• _Supplied information_:

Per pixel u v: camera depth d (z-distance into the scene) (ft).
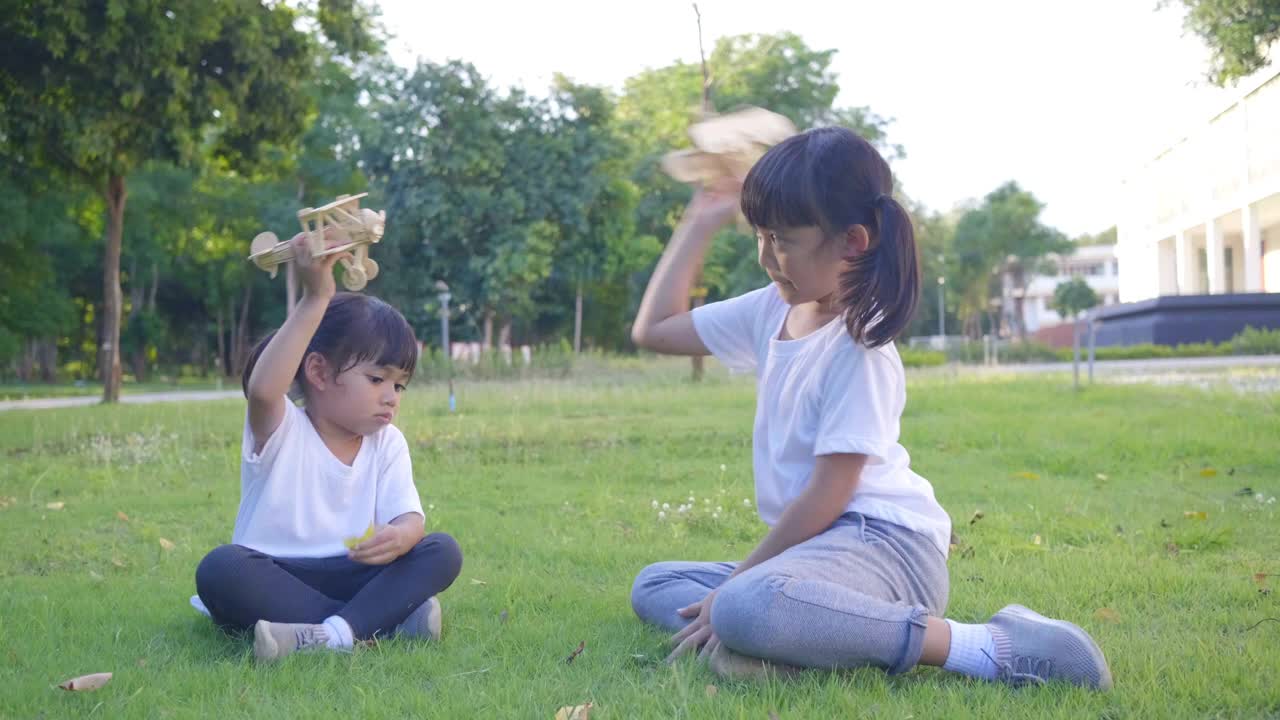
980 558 13.52
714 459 26.40
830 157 8.00
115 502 19.60
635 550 14.43
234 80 55.88
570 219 105.81
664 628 9.81
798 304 8.64
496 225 107.55
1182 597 11.16
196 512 18.54
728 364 9.80
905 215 8.07
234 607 9.17
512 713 7.26
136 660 8.91
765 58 94.38
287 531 9.52
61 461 26.84
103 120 51.16
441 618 9.79
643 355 80.28
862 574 8.13
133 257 131.85
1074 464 23.98
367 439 9.87
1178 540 14.47
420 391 54.90
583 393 50.83
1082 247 309.01
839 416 8.28
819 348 8.57
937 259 223.51
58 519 17.74
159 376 164.45
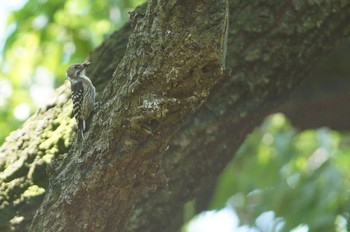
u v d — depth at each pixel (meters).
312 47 10.00
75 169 7.96
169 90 7.20
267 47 9.86
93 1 15.38
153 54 7.17
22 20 15.20
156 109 7.17
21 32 15.24
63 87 9.85
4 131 15.84
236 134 9.98
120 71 7.74
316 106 12.77
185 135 9.60
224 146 9.92
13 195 9.12
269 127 17.03
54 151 9.25
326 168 15.54
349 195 14.95
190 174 9.76
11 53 15.75
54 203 8.15
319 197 14.98
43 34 15.27
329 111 12.88
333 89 12.54
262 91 9.90
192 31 7.03
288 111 12.77
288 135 16.66
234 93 9.80
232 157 10.17
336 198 14.82
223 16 7.04
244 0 9.96
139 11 7.95
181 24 7.07
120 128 7.44
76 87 9.52
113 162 7.59
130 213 8.27
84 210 7.93
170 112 7.24
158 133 7.40
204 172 9.91
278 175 16.55
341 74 12.55
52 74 16.02
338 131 13.39
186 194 9.86
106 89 8.00
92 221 8.00
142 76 7.21
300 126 13.28
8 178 9.19
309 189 15.14
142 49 7.29
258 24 9.84
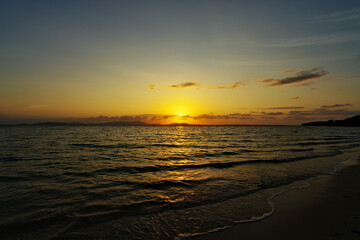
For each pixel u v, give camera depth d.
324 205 7.32
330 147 27.62
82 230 5.51
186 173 12.27
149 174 11.98
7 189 8.88
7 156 18.00
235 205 7.33
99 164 14.82
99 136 49.94
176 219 6.21
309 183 10.21
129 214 6.54
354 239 4.97
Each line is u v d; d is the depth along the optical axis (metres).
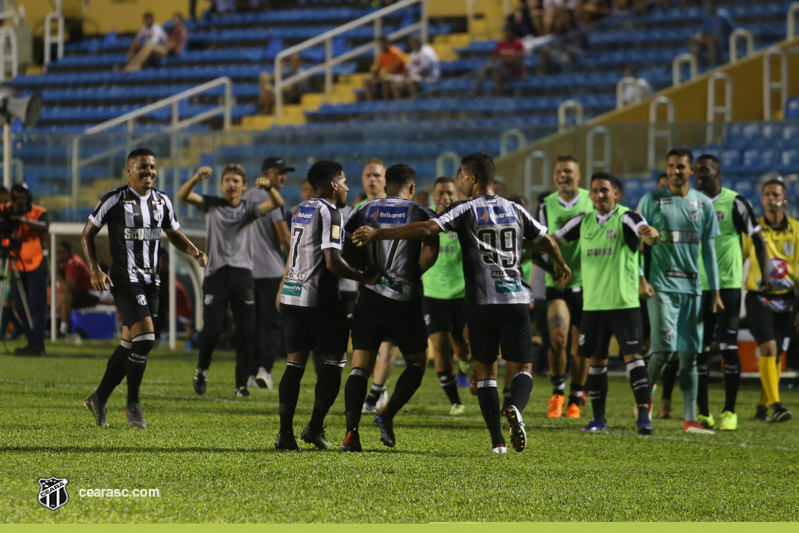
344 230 19.14
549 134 45.59
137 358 20.97
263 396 28.81
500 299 18.62
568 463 18.56
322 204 18.67
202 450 18.30
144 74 86.62
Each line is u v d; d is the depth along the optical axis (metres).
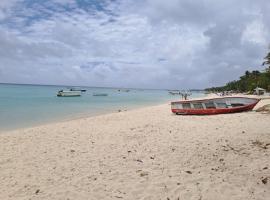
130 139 12.24
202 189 6.21
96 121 19.59
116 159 8.88
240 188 6.19
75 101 50.19
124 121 19.27
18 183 7.00
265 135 11.48
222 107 24.03
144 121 18.84
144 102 51.56
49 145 11.53
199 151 9.49
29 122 21.23
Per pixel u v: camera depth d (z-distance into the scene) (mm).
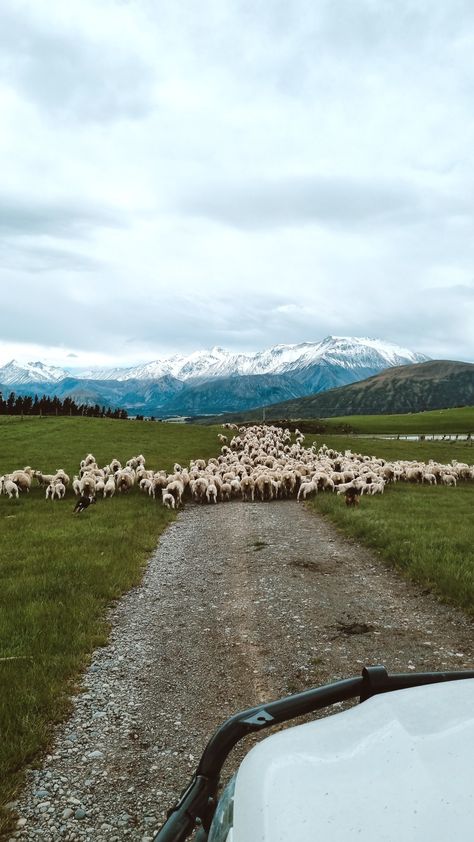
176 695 6648
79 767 5152
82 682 7047
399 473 34250
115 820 4398
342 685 2592
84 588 10766
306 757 1785
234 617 9516
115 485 28422
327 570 12594
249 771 1812
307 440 66188
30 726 5664
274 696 6492
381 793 1509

• _Instructions to follow_: Word-for-word restatement: every line from the one with "130 213 8.27" through the final line of the data, both ends included, pictures excluded.

• _Output_:
130 213 8.27
84 210 7.93
170 112 7.24
158 133 7.40
204 172 9.91
278 175 16.55
341 74 12.55
52 74 16.02
338 131 13.39
186 194 9.86
106 89 8.00
92 221 8.00
142 76 7.21
300 126 13.28
8 178 9.19
309 189 15.14
142 49 7.29
258 24 9.84
For each pixel u v, give camera depth d.
324 205 7.32
330 147 27.62
82 230 5.51
186 173 12.27
149 174 11.98
7 189 8.88
7 156 18.00
235 205 7.33
99 164 14.82
99 136 49.94
176 219 6.21
309 183 10.21
129 214 6.54
354 239 4.97
Each line is u v d; d is the depth along the optical axis (metres).
344 230 19.14
549 134 45.59
137 358 20.97
263 396 28.81
500 299 18.62
568 463 18.56
322 204 18.67
202 450 18.30
144 74 86.62
Each line is u v d; d is the depth along the optical axis (metres).
130 139 12.24
202 189 6.21
96 121 19.59
116 159 8.88
240 188 6.19
75 101 50.19
124 121 19.27
18 183 7.00
265 135 11.48
222 107 24.03
144 121 18.84
144 102 51.56
49 145 11.53
199 151 9.49
29 122 21.23
Per pixel u v: camera depth d (z-distance into the scene) (mm).
176 695 6648
79 767 5152
82 682 7047
399 473 34250
115 820 4398
342 685 2592
84 588 10766
306 757 1785
234 617 9516
115 485 28422
327 570 12594
249 771 1812
307 440 66188
30 726 5664
274 696 6492
381 793 1509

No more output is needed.